##### Listed records #####

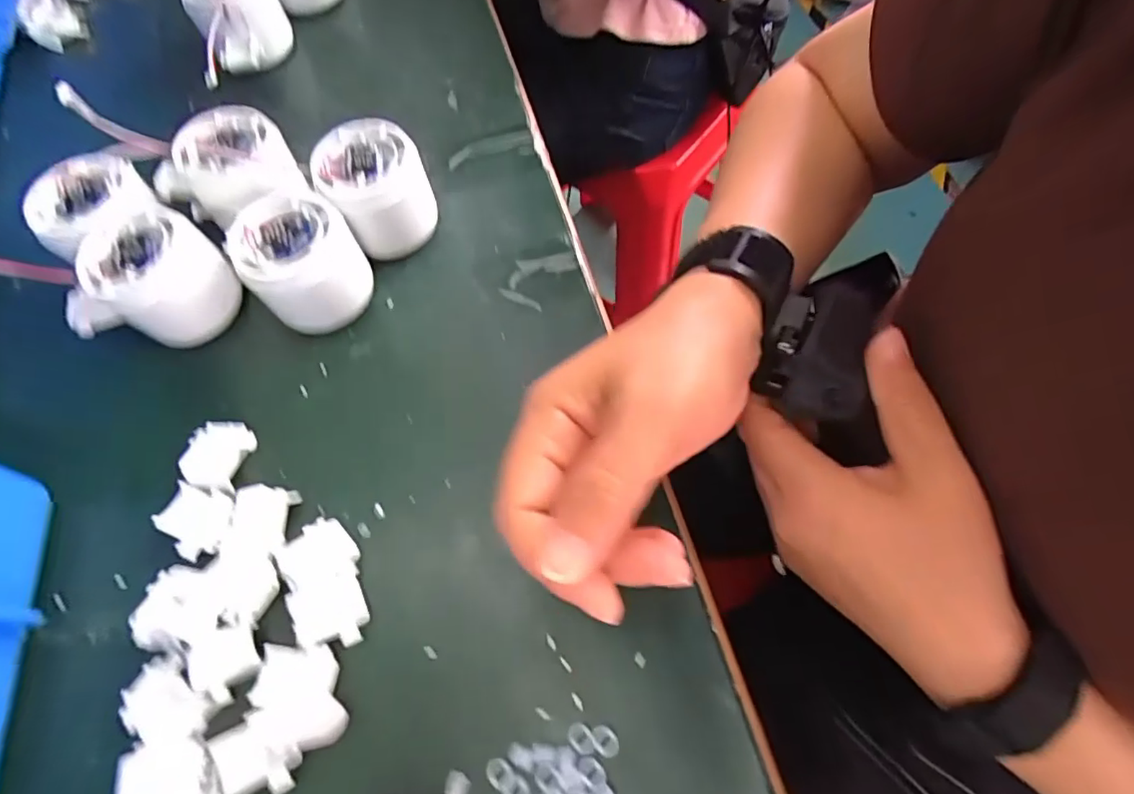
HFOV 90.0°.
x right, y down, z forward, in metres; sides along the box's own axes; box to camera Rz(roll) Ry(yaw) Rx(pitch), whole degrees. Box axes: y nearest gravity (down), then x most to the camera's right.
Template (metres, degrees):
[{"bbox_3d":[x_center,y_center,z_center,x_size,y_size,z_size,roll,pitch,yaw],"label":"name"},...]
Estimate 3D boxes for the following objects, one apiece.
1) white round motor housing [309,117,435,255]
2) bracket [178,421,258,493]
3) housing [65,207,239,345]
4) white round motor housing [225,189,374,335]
[{"bbox_3d":[-0.106,-0.116,0.325,0.055,0.053,0.056,-1,64,2],"label":"white round motor housing"},{"bbox_3d":[-0.174,0.028,0.283,0.030,0.010,0.033,9,65,7],"label":"bracket"},{"bbox_3d":[-0.222,-0.057,0.305,0.066,0.049,0.074,33,70,17],"label":"housing"},{"bbox_3d":[-0.141,-0.071,0.308,0.057,0.052,0.060,-1,64,2],"label":"white round motor housing"}]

#####

→ Your instructions
All records above should be duplicated exactly, with the pictures omitted.

→ Expected output
HFOV 90.0°.
x right, y down, z forward, in metres; sides along the box's own axes; box to camera Rz(roll) Ry(yaw) Rx(pitch), whole degrees. Box axes: y nearest gravity (down), then x most to the camera's right.
Template (metres, degrees):
[{"bbox_3d":[x_center,y_center,z_center,x_size,y_size,z_size,roll,pitch,yaw],"label":"name"},...]
Estimate 3D boxes for the following objects, one apiece.
1) white round motor housing [309,117,435,255]
2) bracket [178,421,258,493]
3) housing [65,207,239,345]
4) white round motor housing [225,189,374,335]
[{"bbox_3d":[-0.106,-0.116,0.325,0.055,0.053,0.056,-1,64,2],"label":"white round motor housing"},{"bbox_3d":[-0.174,0.028,0.283,0.030,0.010,0.033,9,65,7],"label":"bracket"},{"bbox_3d":[-0.222,-0.057,0.305,0.066,0.049,0.074,33,70,17],"label":"housing"},{"bbox_3d":[-0.141,-0.071,0.308,0.057,0.052,0.060,-1,64,2],"label":"white round motor housing"}]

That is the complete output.